5.Bölüm

105 6 1
                                    

 " Zıplamayı kes. Ya dursana bi."

 Semih sonunda Katilim'in ellerini sandalyenin arkasına bağlamış ve ayağa kalkmıştı. Açık mavi tişörtü vücudunda tuhaf bir şekil almış, saçlarıda birbirine girmişti. Sanki bir deprem enkazından çıkmış gibi. Katilim bayılınca kimseye belli etmeden onu evine götürmüş ve tüm gece giysi dolabında saklamıştı. Sabah da çok erken saatte onu okula getirmiş ve en üst kata, boş ve kirli bu mekana kadar sırtına atıp taşımıştı. Semih elini sırtına doğru götürdü ve hafifce ovalamaya başladı. Katilim'im direnmekte ısrar edip zavallı Semih'ın sırtını yumruklamıştı. Şimdi de onu serbest bırakmamız için çığlık atıyordu.

  " Size son kez söylüyorum. Bırakın beni."
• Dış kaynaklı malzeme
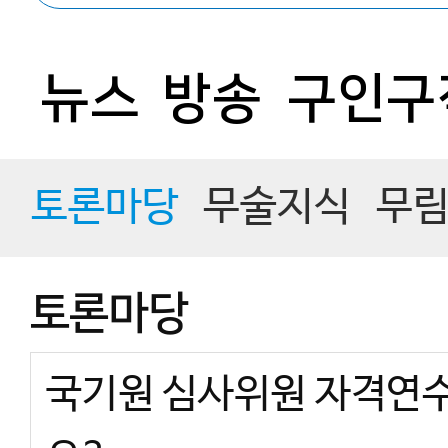
뉴스
방송
구인구
토론마당
무술지식
무
토론마당
국기원 심사위원 자격연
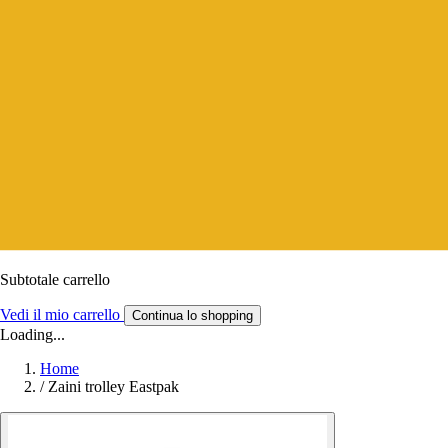
Subtotale carrello
Vedi il mio carrello
Continua lo shopping
Loading...
Home
/
Zaini trolley Eastpak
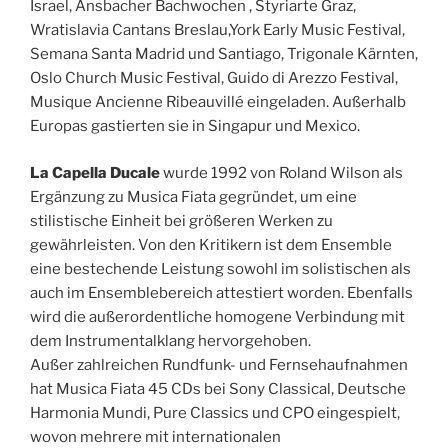
Israel, Ansbacher Bachwochen , Styriarte Graz,
Wratislavia Cantans Breslau,York Early Music Festival,
Semana Santa Madrid und Santiago, Trigonale Kärnten,
Oslo Church Music Festival, Guido di Arezzo Festival,
Musique Ancienne Ribeauvillé eingeladen. Außerhalb
Europas gastierten sie in Singapur und Mexico.
La Capella Ducale
wurde 1992 von Roland Wilson als
Ergänzung zu Musica Fiata gegründet, um eine
stilistische Einheit bei größeren Werken zu
gewährleisten. Von den Kritikern ist dem Ensemble
eine bestechende Leistung sowohl im solistischen als
auch im Ensemblebereich attestiert worden. Ebenfalls
wird die außerordentliche homogene Verbindung mit
dem Instrumentalklang hervorgehoben.
Außer zahlreichen Rundfunk- und Fernsehaufnahmen
hat Musica Fiata 45 CDs bei Sony Classical, Deutsche
Harmonia Mundi, Pure Classics und CPO eingespielt,
wovon mehrere mit internationalen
 Kahverengi saçları birbirine girmişti. Dişlerini öyle sıkıyorduki heran biri kırılabilirdi. " Tabi canım. Seni tüm gece giysi dolabımda saklayayım. Daha sonra evden okula kadar getireyim. En üst kata kadar sırtımda taşıyayım ve sonra serbest bırakayım. Başka bir arzun var mı?"  Semih'in sesi her ne kadar sinirli bir şekilde çıksa da yüzündeki ifade ' ciddi misin sen ' dermiş gibiydi. Katilim sinirli modundan çıkıp bayağı uyuz bir yüz ifadesi ve sesle " Evet. Beni yormadan o bıçağı önce sevgili deli arkadaşına sonra da kendine sapla." dedi. " Deli mi?" Sude'nin sorusundan sonra Semih ve Katilim de tüm dikkatini bana verdi. Ben de en az onlar kadar ne söyleyeceğimi merak ediyordum. Sahip olduğum tek arkadaşları da kaybetmek istemiyordum. " Sakın onlara söylemediğini söyleme. Baran, arkadaşlar arasında sır olmaz. Düşün bak, bunu ben bile biliyorum." Katilim'in keyifle söylediği bu cümle kafalardaki soru işaretlerini daha da artırmıştı. "Biri şu kızın ağzına bi tane patlatabilir mi?" Bu cümle düşündüğüm gibi Semih'den değil, Bora'dan çıkmıştı. İlaçların etkisi gidiyor olmalıydı. Neyseki yanımda bir kutu vardı.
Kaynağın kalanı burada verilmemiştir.